这是秦秀清第一次登岛,站在顶层,目光寸寸勾勒着唐觅清的另一个家。
“秦总,要望远镜吗?”姚助理递过来。
“……”秦秀清笑,“我不至于看这么紧的,左右那人也不会跟人跑了。敢跑,打断她的腿。”
姚助理打了个冷颤。
唐觅清忙着核对婚礼多项细节,让姚助理好好照顾秦秀清。
春节期间没人上工,秦秀清亦闲了下来,她观赏完岛内的风景,便去楼下找人聊天,冷不丁被几位私生女堵了路。
这几天是大好的日子,她不想搭理这些人,于是面无表情地穿过。
一裴三秦面面相觑,旋即齐声喊住了秦秀清。
“姐姐/二妹/二姐!”
被喊到的脚步顿住,没转身,但那四人已走了过来,空旷的走廊里,急促脚步声回荡。
窗外是温暖蓝天,眼前是毫无关系之人。
四人围着秦秀清纷纷道贺,秦秀清都应了,像对所有陌生人一样,淡笑着回应祝福。
那四人说完祝福语,同时陷入沉默,秦秀清施施然走了,裙摆轻轻蹭过手臂,棉鞋踩在地毯上无声无息。

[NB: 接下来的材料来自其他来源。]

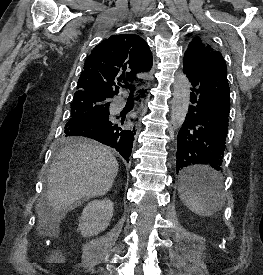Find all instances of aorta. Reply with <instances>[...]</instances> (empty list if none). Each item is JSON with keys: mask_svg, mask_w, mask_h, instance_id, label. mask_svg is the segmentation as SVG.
<instances>
[{"mask_svg": "<svg viewBox=\"0 0 263 275\" xmlns=\"http://www.w3.org/2000/svg\"><path fill=\"white\" fill-rule=\"evenodd\" d=\"M173 99L171 109V126L172 130L179 129L188 112L190 104V82L185 74L176 75L173 84Z\"/></svg>", "mask_w": 263, "mask_h": 275, "instance_id": "762f6f07", "label": "aorta"}]
</instances>
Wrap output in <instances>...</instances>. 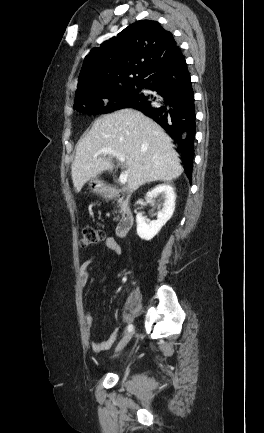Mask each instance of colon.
Wrapping results in <instances>:
<instances>
[{"label": "colon", "mask_w": 264, "mask_h": 433, "mask_svg": "<svg viewBox=\"0 0 264 433\" xmlns=\"http://www.w3.org/2000/svg\"><path fill=\"white\" fill-rule=\"evenodd\" d=\"M104 233L94 227H86L81 234L82 247H90L104 241Z\"/></svg>", "instance_id": "1"}]
</instances>
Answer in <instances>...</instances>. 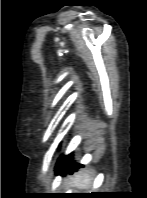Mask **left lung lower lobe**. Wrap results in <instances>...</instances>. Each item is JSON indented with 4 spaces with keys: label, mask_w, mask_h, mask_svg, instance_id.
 Instances as JSON below:
<instances>
[{
    "label": "left lung lower lobe",
    "mask_w": 147,
    "mask_h": 198,
    "mask_svg": "<svg viewBox=\"0 0 147 198\" xmlns=\"http://www.w3.org/2000/svg\"><path fill=\"white\" fill-rule=\"evenodd\" d=\"M72 157L73 154H70L68 156H62L59 158L55 167L56 174L63 176L66 173H72L78 168L83 167V165L73 162Z\"/></svg>",
    "instance_id": "0a47b994"
}]
</instances>
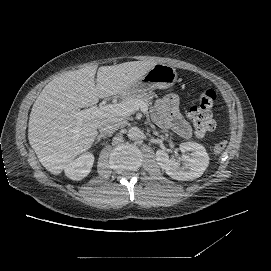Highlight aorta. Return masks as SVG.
<instances>
[{"label": "aorta", "mask_w": 271, "mask_h": 271, "mask_svg": "<svg viewBox=\"0 0 271 271\" xmlns=\"http://www.w3.org/2000/svg\"><path fill=\"white\" fill-rule=\"evenodd\" d=\"M142 132L138 127H131L128 132L127 136L130 140H137L141 137Z\"/></svg>", "instance_id": "762f6f07"}]
</instances>
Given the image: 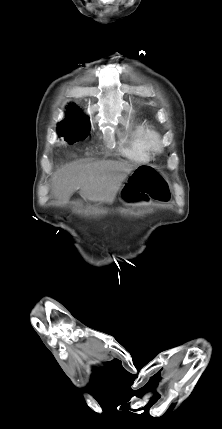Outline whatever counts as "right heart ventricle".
<instances>
[{
	"instance_id": "1",
	"label": "right heart ventricle",
	"mask_w": 222,
	"mask_h": 429,
	"mask_svg": "<svg viewBox=\"0 0 222 429\" xmlns=\"http://www.w3.org/2000/svg\"><path fill=\"white\" fill-rule=\"evenodd\" d=\"M127 123L126 139L119 145L120 153L135 162H148L151 153L145 145V139L150 130L145 124L139 122L131 113L124 114Z\"/></svg>"
}]
</instances>
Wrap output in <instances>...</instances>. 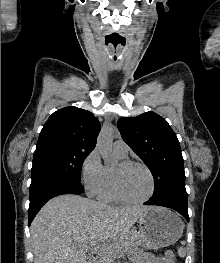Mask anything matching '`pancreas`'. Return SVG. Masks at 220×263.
I'll use <instances>...</instances> for the list:
<instances>
[{
	"label": "pancreas",
	"instance_id": "pancreas-1",
	"mask_svg": "<svg viewBox=\"0 0 220 263\" xmlns=\"http://www.w3.org/2000/svg\"><path fill=\"white\" fill-rule=\"evenodd\" d=\"M142 245L140 239V232L132 230L126 233L121 239V243L117 246L121 252H127L136 246ZM116 248H111L110 250L104 252L103 258H100L96 263H108V260L115 254Z\"/></svg>",
	"mask_w": 220,
	"mask_h": 263
}]
</instances>
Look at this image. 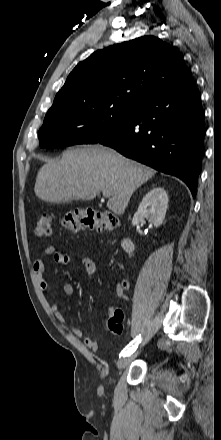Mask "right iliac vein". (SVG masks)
<instances>
[{
  "label": "right iliac vein",
  "mask_w": 221,
  "mask_h": 440,
  "mask_svg": "<svg viewBox=\"0 0 221 440\" xmlns=\"http://www.w3.org/2000/svg\"><path fill=\"white\" fill-rule=\"evenodd\" d=\"M137 355H138V353H135V354H133V355H131V356L120 358V359L118 360V362H117V367H118L119 369H123V368H125L127 365L130 364V362H131V361H132Z\"/></svg>",
  "instance_id": "63e3f726"
}]
</instances>
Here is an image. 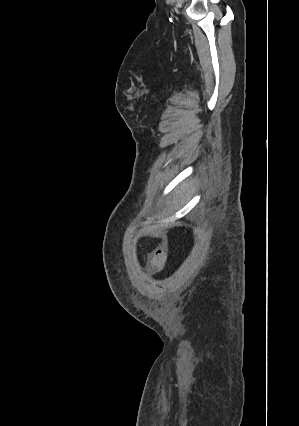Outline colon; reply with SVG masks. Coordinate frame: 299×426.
Wrapping results in <instances>:
<instances>
[{
	"instance_id": "1",
	"label": "colon",
	"mask_w": 299,
	"mask_h": 426,
	"mask_svg": "<svg viewBox=\"0 0 299 426\" xmlns=\"http://www.w3.org/2000/svg\"><path fill=\"white\" fill-rule=\"evenodd\" d=\"M165 248L164 247H158L155 249L152 253L151 262L154 267H156L158 270H161L165 263Z\"/></svg>"
}]
</instances>
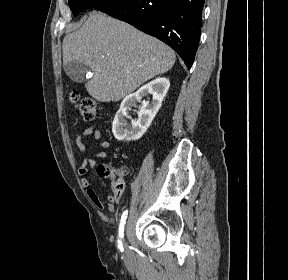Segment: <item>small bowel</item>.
Masks as SVG:
<instances>
[{
    "instance_id": "small-bowel-1",
    "label": "small bowel",
    "mask_w": 288,
    "mask_h": 280,
    "mask_svg": "<svg viewBox=\"0 0 288 280\" xmlns=\"http://www.w3.org/2000/svg\"><path fill=\"white\" fill-rule=\"evenodd\" d=\"M90 135L93 136V139L97 141L98 147L101 149L97 152L94 157L105 159L107 158L106 149L109 148L110 143L107 140L101 138V132L98 129L87 128L83 132L78 133L76 136V145L79 150L84 153L87 150V137ZM96 166V161L93 158H86L80 165L78 169V174L81 177V184L86 190V194L89 197L90 201L100 210L113 211L114 202L118 199L119 195H108L107 202H104L97 195L96 191L90 186L89 180L86 178V175L89 172V168ZM128 169L126 167L121 168V173L124 176L127 174Z\"/></svg>"
}]
</instances>
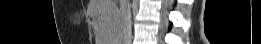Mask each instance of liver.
Listing matches in <instances>:
<instances>
[{"label":"liver","instance_id":"obj_1","mask_svg":"<svg viewBox=\"0 0 261 44\" xmlns=\"http://www.w3.org/2000/svg\"><path fill=\"white\" fill-rule=\"evenodd\" d=\"M113 0H90L88 13L91 14L93 24H124V19H121L119 8L113 6ZM96 31L97 44H120V41L108 40H123V31L119 30V25H94Z\"/></svg>","mask_w":261,"mask_h":44}]
</instances>
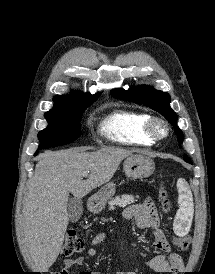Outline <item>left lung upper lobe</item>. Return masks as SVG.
<instances>
[{"instance_id":"5c2ea615","label":"left lung upper lobe","mask_w":215,"mask_h":274,"mask_svg":"<svg viewBox=\"0 0 215 274\" xmlns=\"http://www.w3.org/2000/svg\"><path fill=\"white\" fill-rule=\"evenodd\" d=\"M111 95L116 98L131 101L149 106L151 109L160 112L171 124H176L177 115L170 108V95L167 92L156 90L153 87L142 85L124 90L122 88L113 89ZM178 134V141L182 143V134L178 127H175ZM184 160L191 163L188 157Z\"/></svg>"}]
</instances>
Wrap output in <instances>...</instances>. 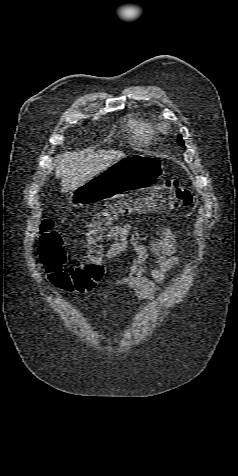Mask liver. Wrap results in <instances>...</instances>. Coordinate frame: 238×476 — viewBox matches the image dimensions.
Segmentation results:
<instances>
[{"label": "liver", "mask_w": 238, "mask_h": 476, "mask_svg": "<svg viewBox=\"0 0 238 476\" xmlns=\"http://www.w3.org/2000/svg\"><path fill=\"white\" fill-rule=\"evenodd\" d=\"M125 157L123 152L115 150H100L87 154L65 152L55 159V176L61 178L62 191L69 192Z\"/></svg>", "instance_id": "liver-1"}]
</instances>
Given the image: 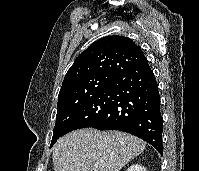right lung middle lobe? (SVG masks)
I'll return each mask as SVG.
<instances>
[{
  "mask_svg": "<svg viewBox=\"0 0 199 171\" xmlns=\"http://www.w3.org/2000/svg\"><path fill=\"white\" fill-rule=\"evenodd\" d=\"M113 77V75L105 74L96 75L59 95L56 124L53 129L51 146L62 136L64 129L79 109L112 80Z\"/></svg>",
  "mask_w": 199,
  "mask_h": 171,
  "instance_id": "obj_1",
  "label": "right lung middle lobe"
}]
</instances>
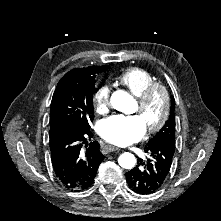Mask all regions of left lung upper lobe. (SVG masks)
I'll return each mask as SVG.
<instances>
[{
	"label": "left lung upper lobe",
	"instance_id": "1",
	"mask_svg": "<svg viewBox=\"0 0 221 221\" xmlns=\"http://www.w3.org/2000/svg\"><path fill=\"white\" fill-rule=\"evenodd\" d=\"M162 141L175 144V102L171 103L170 117L164 127L148 142V146L156 145Z\"/></svg>",
	"mask_w": 221,
	"mask_h": 221
}]
</instances>
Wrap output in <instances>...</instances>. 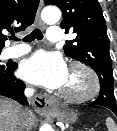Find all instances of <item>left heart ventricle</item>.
<instances>
[{"label": "left heart ventricle", "instance_id": "left-heart-ventricle-1", "mask_svg": "<svg viewBox=\"0 0 117 131\" xmlns=\"http://www.w3.org/2000/svg\"><path fill=\"white\" fill-rule=\"evenodd\" d=\"M87 87V79L84 76V74L80 71H68V75L66 78V81L64 85L61 87V89L79 93L86 89Z\"/></svg>", "mask_w": 117, "mask_h": 131}]
</instances>
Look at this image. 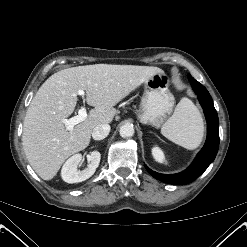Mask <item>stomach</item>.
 I'll list each match as a JSON object with an SVG mask.
<instances>
[{"label": "stomach", "instance_id": "0dacf381", "mask_svg": "<svg viewBox=\"0 0 247 247\" xmlns=\"http://www.w3.org/2000/svg\"><path fill=\"white\" fill-rule=\"evenodd\" d=\"M168 87L169 77L163 71L144 82V93L138 112V119L142 124L158 128L171 115L175 99Z\"/></svg>", "mask_w": 247, "mask_h": 247}]
</instances>
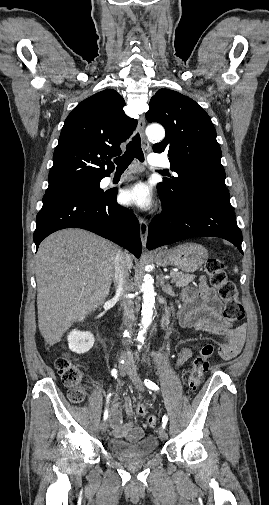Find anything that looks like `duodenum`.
Returning a JSON list of instances; mask_svg holds the SVG:
<instances>
[{"label":"duodenum","mask_w":269,"mask_h":505,"mask_svg":"<svg viewBox=\"0 0 269 505\" xmlns=\"http://www.w3.org/2000/svg\"><path fill=\"white\" fill-rule=\"evenodd\" d=\"M168 321H169L168 316L167 315L164 316V318H163V325L166 326L168 324Z\"/></svg>","instance_id":"1"}]
</instances>
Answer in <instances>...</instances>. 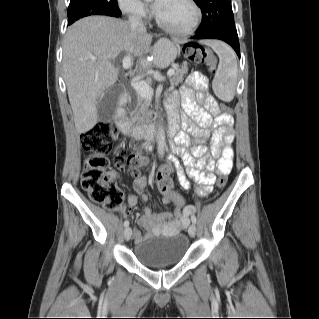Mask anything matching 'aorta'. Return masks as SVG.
<instances>
[{
  "instance_id": "aorta-1",
  "label": "aorta",
  "mask_w": 319,
  "mask_h": 319,
  "mask_svg": "<svg viewBox=\"0 0 319 319\" xmlns=\"http://www.w3.org/2000/svg\"><path fill=\"white\" fill-rule=\"evenodd\" d=\"M165 148V132L163 127L161 126L157 133V151L159 157H163Z\"/></svg>"
}]
</instances>
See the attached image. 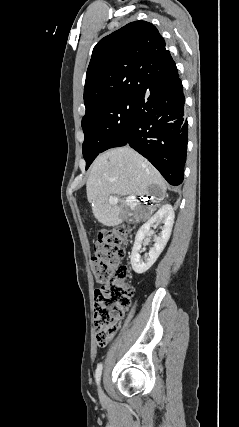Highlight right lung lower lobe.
<instances>
[{
    "label": "right lung lower lobe",
    "mask_w": 239,
    "mask_h": 427,
    "mask_svg": "<svg viewBox=\"0 0 239 427\" xmlns=\"http://www.w3.org/2000/svg\"><path fill=\"white\" fill-rule=\"evenodd\" d=\"M184 103L179 75L143 91L136 98L128 139L120 145L147 158L174 186L183 182L187 154Z\"/></svg>",
    "instance_id": "98d812e1"
}]
</instances>
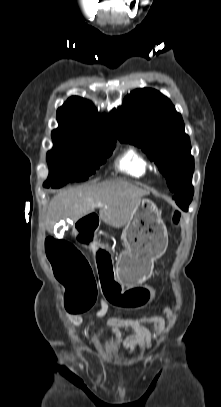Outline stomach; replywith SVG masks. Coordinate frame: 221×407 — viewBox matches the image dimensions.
<instances>
[{"mask_svg": "<svg viewBox=\"0 0 221 407\" xmlns=\"http://www.w3.org/2000/svg\"><path fill=\"white\" fill-rule=\"evenodd\" d=\"M122 240L125 249L116 260L117 278L126 286L145 282L152 274L154 261L168 245L167 229L154 202L140 200L125 226Z\"/></svg>", "mask_w": 221, "mask_h": 407, "instance_id": "obj_1", "label": "stomach"}]
</instances>
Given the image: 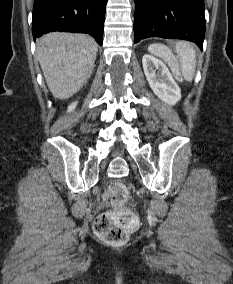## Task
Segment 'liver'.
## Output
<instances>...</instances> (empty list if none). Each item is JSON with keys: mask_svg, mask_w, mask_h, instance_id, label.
I'll list each match as a JSON object with an SVG mask.
<instances>
[{"mask_svg": "<svg viewBox=\"0 0 233 284\" xmlns=\"http://www.w3.org/2000/svg\"><path fill=\"white\" fill-rule=\"evenodd\" d=\"M98 44L84 34L53 32L36 42V55L46 83L55 98L65 100L90 77Z\"/></svg>", "mask_w": 233, "mask_h": 284, "instance_id": "obj_1", "label": "liver"}]
</instances>
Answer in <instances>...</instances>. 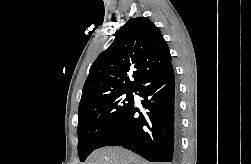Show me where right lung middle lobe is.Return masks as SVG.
<instances>
[{"mask_svg": "<svg viewBox=\"0 0 251 164\" xmlns=\"http://www.w3.org/2000/svg\"><path fill=\"white\" fill-rule=\"evenodd\" d=\"M133 92L136 90L103 95L79 108L78 154L81 162L98 148L103 138L134 105Z\"/></svg>", "mask_w": 251, "mask_h": 164, "instance_id": "obj_1", "label": "right lung middle lobe"}]
</instances>
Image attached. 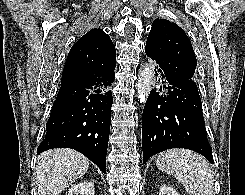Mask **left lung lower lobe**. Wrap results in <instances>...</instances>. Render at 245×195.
<instances>
[{
  "mask_svg": "<svg viewBox=\"0 0 245 195\" xmlns=\"http://www.w3.org/2000/svg\"><path fill=\"white\" fill-rule=\"evenodd\" d=\"M161 86L150 91L143 110V163L170 148L193 150L213 163L197 85L157 67Z\"/></svg>",
  "mask_w": 245,
  "mask_h": 195,
  "instance_id": "obj_1",
  "label": "left lung lower lobe"
}]
</instances>
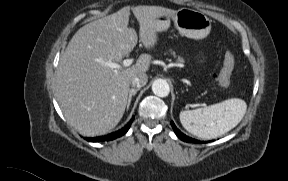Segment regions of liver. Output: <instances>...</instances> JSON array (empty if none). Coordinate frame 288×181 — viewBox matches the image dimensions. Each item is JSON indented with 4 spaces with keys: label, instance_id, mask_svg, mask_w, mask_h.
<instances>
[{
    "label": "liver",
    "instance_id": "obj_1",
    "mask_svg": "<svg viewBox=\"0 0 288 181\" xmlns=\"http://www.w3.org/2000/svg\"><path fill=\"white\" fill-rule=\"evenodd\" d=\"M176 11L136 6L139 38L150 49L157 43V15ZM130 7L81 27L68 43L56 71L55 94L67 122L83 136H98L120 122L128 102L132 79L149 70L151 56L141 54L131 67L113 69L136 46L138 36L129 24Z\"/></svg>",
    "mask_w": 288,
    "mask_h": 181
}]
</instances>
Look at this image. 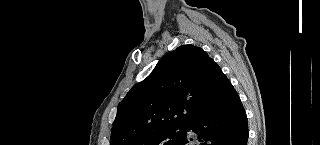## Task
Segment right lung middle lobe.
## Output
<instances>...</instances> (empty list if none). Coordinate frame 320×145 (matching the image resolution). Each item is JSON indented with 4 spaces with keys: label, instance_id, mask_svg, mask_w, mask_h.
<instances>
[{
    "label": "right lung middle lobe",
    "instance_id": "right-lung-middle-lobe-1",
    "mask_svg": "<svg viewBox=\"0 0 320 145\" xmlns=\"http://www.w3.org/2000/svg\"><path fill=\"white\" fill-rule=\"evenodd\" d=\"M184 135V127H170L154 131L131 145H177Z\"/></svg>",
    "mask_w": 320,
    "mask_h": 145
}]
</instances>
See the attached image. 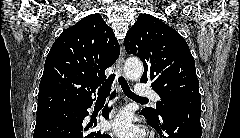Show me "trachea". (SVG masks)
<instances>
[{
    "label": "trachea",
    "instance_id": "obj_1",
    "mask_svg": "<svg viewBox=\"0 0 240 138\" xmlns=\"http://www.w3.org/2000/svg\"><path fill=\"white\" fill-rule=\"evenodd\" d=\"M114 78H115V74H111L109 76V79L106 81V83L98 89V98L101 99V98H106L109 96L110 91H111V84H112ZM118 81L122 87L124 94L127 95L129 98H131L133 100H137V101H147L148 100L147 98H141V97L137 96L136 94H134L131 91V89L124 77L119 76Z\"/></svg>",
    "mask_w": 240,
    "mask_h": 138
}]
</instances>
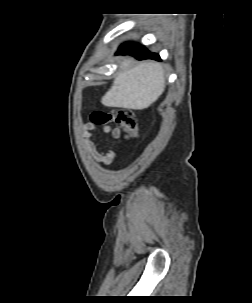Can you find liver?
Listing matches in <instances>:
<instances>
[{
    "mask_svg": "<svg viewBox=\"0 0 252 303\" xmlns=\"http://www.w3.org/2000/svg\"><path fill=\"white\" fill-rule=\"evenodd\" d=\"M131 62V58L121 62L113 85L102 97L103 105L143 110L164 92L165 77L160 63L148 61L129 69Z\"/></svg>",
    "mask_w": 252,
    "mask_h": 303,
    "instance_id": "liver-1",
    "label": "liver"
}]
</instances>
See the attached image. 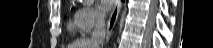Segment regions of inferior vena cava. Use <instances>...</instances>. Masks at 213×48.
<instances>
[{
  "instance_id": "inferior-vena-cava-1",
  "label": "inferior vena cava",
  "mask_w": 213,
  "mask_h": 48,
  "mask_svg": "<svg viewBox=\"0 0 213 48\" xmlns=\"http://www.w3.org/2000/svg\"><path fill=\"white\" fill-rule=\"evenodd\" d=\"M105 18L102 13H96V20L94 25V30L91 35V42L95 45L96 48H99V45L103 44L105 39Z\"/></svg>"
}]
</instances>
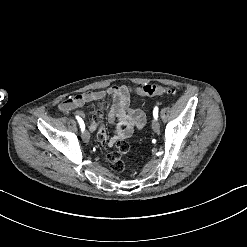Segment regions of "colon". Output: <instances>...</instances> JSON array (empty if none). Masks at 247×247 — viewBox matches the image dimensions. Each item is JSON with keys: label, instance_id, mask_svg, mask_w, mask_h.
<instances>
[{"label": "colon", "instance_id": "1", "mask_svg": "<svg viewBox=\"0 0 247 247\" xmlns=\"http://www.w3.org/2000/svg\"><path fill=\"white\" fill-rule=\"evenodd\" d=\"M139 96L173 95L175 90L171 86L158 84H144L135 89Z\"/></svg>", "mask_w": 247, "mask_h": 247}]
</instances>
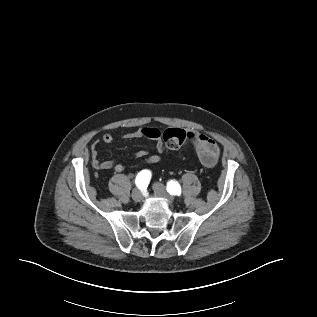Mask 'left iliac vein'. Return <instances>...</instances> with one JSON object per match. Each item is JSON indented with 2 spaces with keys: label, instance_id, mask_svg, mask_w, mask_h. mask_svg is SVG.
<instances>
[{
  "label": "left iliac vein",
  "instance_id": "1",
  "mask_svg": "<svg viewBox=\"0 0 317 317\" xmlns=\"http://www.w3.org/2000/svg\"><path fill=\"white\" fill-rule=\"evenodd\" d=\"M153 190L157 195L164 197L168 201V203H172L174 201V198L168 194L163 184L158 182L154 183Z\"/></svg>",
  "mask_w": 317,
  "mask_h": 317
}]
</instances>
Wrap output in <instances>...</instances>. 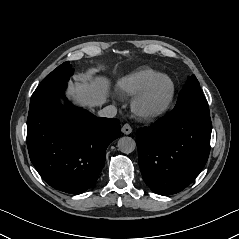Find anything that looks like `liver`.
I'll return each mask as SVG.
<instances>
[{"label": "liver", "mask_w": 239, "mask_h": 239, "mask_svg": "<svg viewBox=\"0 0 239 239\" xmlns=\"http://www.w3.org/2000/svg\"><path fill=\"white\" fill-rule=\"evenodd\" d=\"M108 89L106 78L86 75L70 86L69 95L75 103L92 108L107 101Z\"/></svg>", "instance_id": "1"}]
</instances>
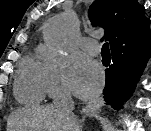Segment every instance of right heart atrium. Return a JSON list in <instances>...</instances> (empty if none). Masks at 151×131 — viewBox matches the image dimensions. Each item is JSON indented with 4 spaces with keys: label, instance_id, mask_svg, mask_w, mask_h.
<instances>
[{
    "label": "right heart atrium",
    "instance_id": "obj_1",
    "mask_svg": "<svg viewBox=\"0 0 151 131\" xmlns=\"http://www.w3.org/2000/svg\"><path fill=\"white\" fill-rule=\"evenodd\" d=\"M46 93L51 97L68 94L65 62L61 57L45 54L41 60Z\"/></svg>",
    "mask_w": 151,
    "mask_h": 131
}]
</instances>
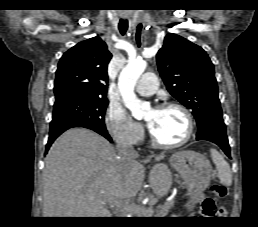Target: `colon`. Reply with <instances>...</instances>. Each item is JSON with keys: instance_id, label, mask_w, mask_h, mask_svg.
I'll list each match as a JSON object with an SVG mask.
<instances>
[{"instance_id": "5ec220e1", "label": "colon", "mask_w": 258, "mask_h": 227, "mask_svg": "<svg viewBox=\"0 0 258 227\" xmlns=\"http://www.w3.org/2000/svg\"><path fill=\"white\" fill-rule=\"evenodd\" d=\"M212 193L217 197H225L227 195V188L226 186L215 183L211 186Z\"/></svg>"}]
</instances>
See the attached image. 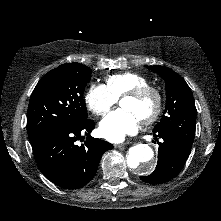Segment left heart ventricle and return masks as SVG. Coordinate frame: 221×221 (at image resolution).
Segmentation results:
<instances>
[{"label":"left heart ventricle","instance_id":"obj_1","mask_svg":"<svg viewBox=\"0 0 221 221\" xmlns=\"http://www.w3.org/2000/svg\"><path fill=\"white\" fill-rule=\"evenodd\" d=\"M120 106L131 111L141 120L154 110L155 99L153 96L142 99L124 98L121 100Z\"/></svg>","mask_w":221,"mask_h":221}]
</instances>
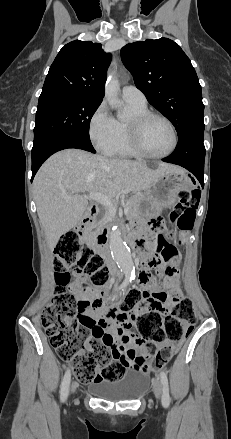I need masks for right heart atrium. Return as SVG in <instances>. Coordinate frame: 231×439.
Returning <instances> with one entry per match:
<instances>
[{
  "instance_id": "right-heart-atrium-1",
  "label": "right heart atrium",
  "mask_w": 231,
  "mask_h": 439,
  "mask_svg": "<svg viewBox=\"0 0 231 439\" xmlns=\"http://www.w3.org/2000/svg\"><path fill=\"white\" fill-rule=\"evenodd\" d=\"M90 141L100 151L112 145L115 140V119L105 102H101L93 111L88 122Z\"/></svg>"
}]
</instances>
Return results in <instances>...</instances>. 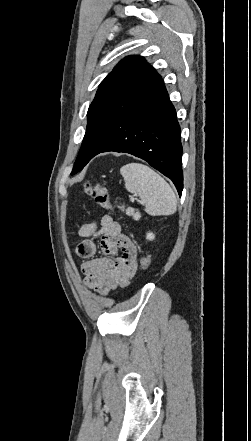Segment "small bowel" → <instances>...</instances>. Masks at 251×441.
I'll use <instances>...</instances> for the list:
<instances>
[{"label":"small bowel","mask_w":251,"mask_h":441,"mask_svg":"<svg viewBox=\"0 0 251 441\" xmlns=\"http://www.w3.org/2000/svg\"><path fill=\"white\" fill-rule=\"evenodd\" d=\"M78 235L82 240L76 252L84 259L80 270L85 285L102 295L117 287L127 286L137 269V247L122 233L121 225L111 216L104 215L99 224L92 222L82 225ZM97 239L103 257H96ZM118 252V257H110Z\"/></svg>","instance_id":"obj_1"}]
</instances>
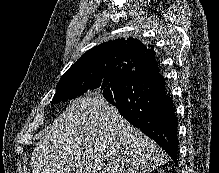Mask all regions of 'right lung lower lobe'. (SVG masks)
Returning <instances> with one entry per match:
<instances>
[{
    "label": "right lung lower lobe",
    "mask_w": 219,
    "mask_h": 173,
    "mask_svg": "<svg viewBox=\"0 0 219 173\" xmlns=\"http://www.w3.org/2000/svg\"><path fill=\"white\" fill-rule=\"evenodd\" d=\"M156 61L141 64L103 94L124 118L158 143L178 166L177 117Z\"/></svg>",
    "instance_id": "obj_1"
}]
</instances>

路过消防楼道,不经意间听到里面有人说话,什么裴柔的……
不管,与她无关,秦秀清慢悠悠地路过,敲响范离的房门。
这段时日,因与范离共事,她俩关系突飞猛进,范离跟她说了许多有意思的事情。
比如唐觅清掉小珍珠,又比如唐觅清其实不太喜欢范离。
“为什么不喜欢?”秦秀清讶异。
她没见过唐觅清讨厌什么人和东西,那日的充。气。娃。娃除外。
那人素日的情绪太寡淡了,浓烈全都留给了她,以至于让她有时分不清唐觅清喜欢什么不喜欢什么。
乍一听闻范离的话,还觉惊奇。
可她转念一想,便猜到了前因后果。
范离同时开口:“因为我驯她的事。”
指了指远处的唐觅离。
唐觅离经历大半年的‘被驯’后,整个人有种说不出的唯唯诺诺感,但这些只有唐以寒、隋夏和唐觅清发现了。
尤其对范离,唐觅离跟伺候主子似的。
在唐觅清眼里看来,便是如此,所以那人一直对范离不冷不热的,却又因自己对外人也这样,唐家其她人没发现,甚至唐觅离也不知道。
秦秀清捧腹:“那人还编排自己姐姐呢,对我跟伺候祖宗似的,五十步笑百步。”
“唐家娶回来的纳回来的通通都是祖宗和主子。”范离笑,认真望向秦秀清,“这群风流种,就不知道谁能治治这歪风邪气。”